Breakdown of Hun møder sin chef på stationen, fordi de skal til samme møde.
Questions & Answers about Hun møder sin chef på stationen, fordi de skal til samme møde.
Sin/sit/sine is the reflexive 3rd‑person possessive that refers back to the subject of the same clause. Here, the subject is Hun (she), so sin chef means “her own boss.”
Using hendes would point to another woman’s boss, not her own.
- Correct here: Hun møder sin chef = She meets her own boss.
- Different meaning: Hun møder hendes chef = She meets another woman’s boss.
De is the subject pronoun “they,” referring to “she and her boss” together. Dem is the object form (“them”) and can’t be used as the subject of the clause.
- Subject: De skal til samme møde.
- Object: Jeg ser dem.
- på stationen = “at the station” as a general location (institution/place you go to). Very idiomatic with places like school, work, hospital, station.
- i stationen = “inside the station” (emphasizes being physically inside the building).
- ved stationen = “by/near the station” (in the vicinity, outside or nearby).
Danish marks definiteness with a suffix.
- Indefinite: en station
- Definite: stationen (“the station”)
There is no separate “the”; it’s attached to the noun.
With a following noun, samme normally takes no article: samme møde, samme hus.
Use det samme only when it stands alone or acts more pronominally:
- Vi skal til samme møde.
- Vi skal til det samme (meeting implied).
- møder (active): “meets” (can be arranged or by chance).
- mødes (reciprocal, passive ending -s): “meet each other,” usually arranged.
- mødes med + person: also “meet up with,” explicitly reciprocal/arranged.
Here, Hun møder sin chef can suggest running into the boss, which fits the reason clause.
They’re different:
- møder is the present tense of the verb at møde (“to meet”).

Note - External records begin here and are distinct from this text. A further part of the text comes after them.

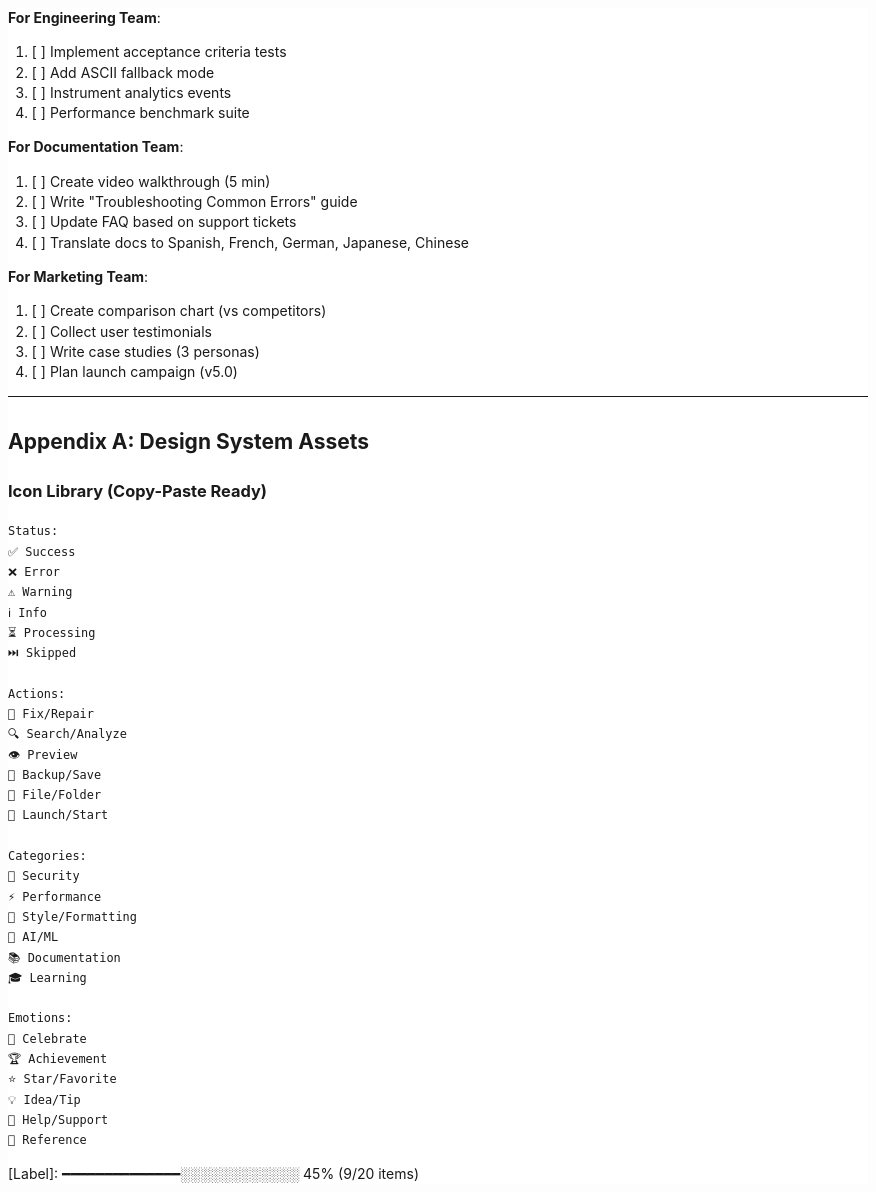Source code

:**For Engineering Team**:
1. [ ] Implement acceptance criteria tests
2. [ ] Add ASCII fallback mode
3. [ ] Instrument analytics events
4. [ ] Performance benchmark suite

**For Documentation Team**:
1. [ ] Create video walkthrough (5 min)
2. [ ] Write "Troubleshooting Common Errors" guide
3. [ ] Update FAQ based on support tickets
4. [ ] Translate docs to Spanish, French, German, Japanese, Chinese

**For Marketing Team**:
1. [ ] Create comparison chart (vs competitors)
2. [ ] Collect user testimonials
3. [ ] Write case studies (3 personas)
4. [ ] Plan launch campaign (v5.0)

---

## Appendix A: Design System Assets

### Icon Library (Copy-Paste Ready)

```
Status:
✅ Success
❌ Error
⚠️ Warning
ℹ️ Info
⏳ Processing
⏭️ Skipped

Actions:
🔧 Fix/Repair
🔍 Search/Analyze
👁️ Preview
💾 Backup/Save
📁 File/Folder
🚀 Launch/Start

Categories:
🔐 Security
⚡ Performance
🎨 Style/Formatting
🤖 AI/ML
📚 Documentation
🎓 Learning

Emotions:
🎉 Celebrate
🏆 Achievement
⭐ Star/Favorite
💡 Idea/Tip
💬 Help/Support
📖 Reference
```


[Label]: ━━━━━━━━━━━━━━░░░░░░░░░░░░ 45% (9/20 items)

- møde is a noun (“a meeting”).
So the sentence contains both the verb and the noun with related meanings.
In a subordinate clause, sentence adverbs like ikke go before the finite verb:
- …, fordi de ikke skal til samme møde.
In a main clause, ikke typically comes after the finite verb: - Hun møder ikke sin chef …
Yes. If you start with the subordinate clause, the following main clause must still obey V2 word order:
- Fordi de skal til samme møde, møder hun sin chef på stationen.
Note how møder comes before hun.
Sometimes. For is a coordinating conjunction (“for/because”), linking two main clauses and giving an explanation:
- Hun møder sin chef på stationen, for de skal til samme møde.
You can’t front a for-clause, and fordi is the default for causal subordinate clauses.
- møder/møde: ø is a rounded front vowel; d is often soft like the English “th” in “the” between vowels: [mø-ðɐ]/[mø-ðə].
- chef: initial sound like English “sh”: [ʃeːf].
- stationen: the -tion- is pronounced like “shyohn”: roughly [sta-ʃoː-nən].
- de: usually [di].
- til: [til].
- samme: final -e is a schwa: [ˈsamə].